Müzik endüstrisi, Mozart çocuklarını koruyan kraliyet mahkemeleri olsa bile, her zaman bir canavar olmuştur. 2017'de, ABD izleyicileri akış hizmetleri, satış, konserler ve (evet) CD satışları dahil olmak üzere müzik için 43 milyar dolar harcadı. Bir kayıt sanatçısı olmak, müzisyenlerin büyük çoğunluğu için her zaman zayıf bir kariyer yapıyordu, ancak yeni veriler ne kadar değer ürettiklerini ve ne kadar az ev aldıklarını gösteriyor.

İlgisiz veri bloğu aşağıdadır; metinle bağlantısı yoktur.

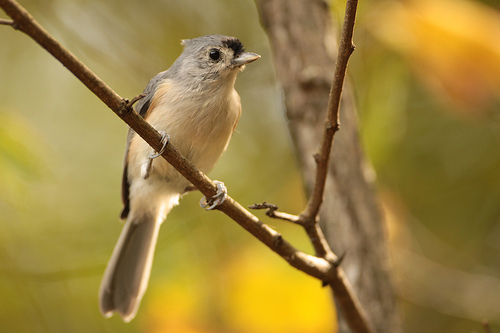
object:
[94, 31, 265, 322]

Citigroup, bu hafta, belki de sadece kitap endüstrisi tarafından varoluşsal kıyamet günü tahminleri ile eşleştirilen müzik endüstrisinin durumunu analiz eden bir rapor yayınladı. İyi haber, gelirlerin 2006'da en son görülen zirveye döndüğüdür. Daha da iyi bir haber, sanatçıların bu getirilerin yüzde 12'sini almasıdır.
Evet. Bu iyi haber. 2000 yılında, sadece yüzde 7 idi.
Bunun sebebi Spotify'ın sanatçılar için daha adil bir iş modeli bulmasıydı. Sanatçılar için bu artışın büyük kısmı konser satışlarından kaynaklanıyor. (İş seyahatinin sağlığınız üzerinde zor olduğunu düşünüyorsanız, tur atmayı deneyin.) Bunun yerine, tüm bu milyarların yüzde 88'i rekor etiketleri, akarsu şirketleri ve diğer distribütörler tarafından sifonlanıyor.
Bir müzisyen olmasanız bile, bu hoş bir bilmecedir. Çalışanlar, bir işi karlı tutmak için gerçekte ödedikleri değerin yaklaşık üç katını oluşturma eğilimindedir. Bir dahaki sefere zam istemek ve ne paranızın ödendiğini almak için bir strateji belirlediğinizi unutmayın.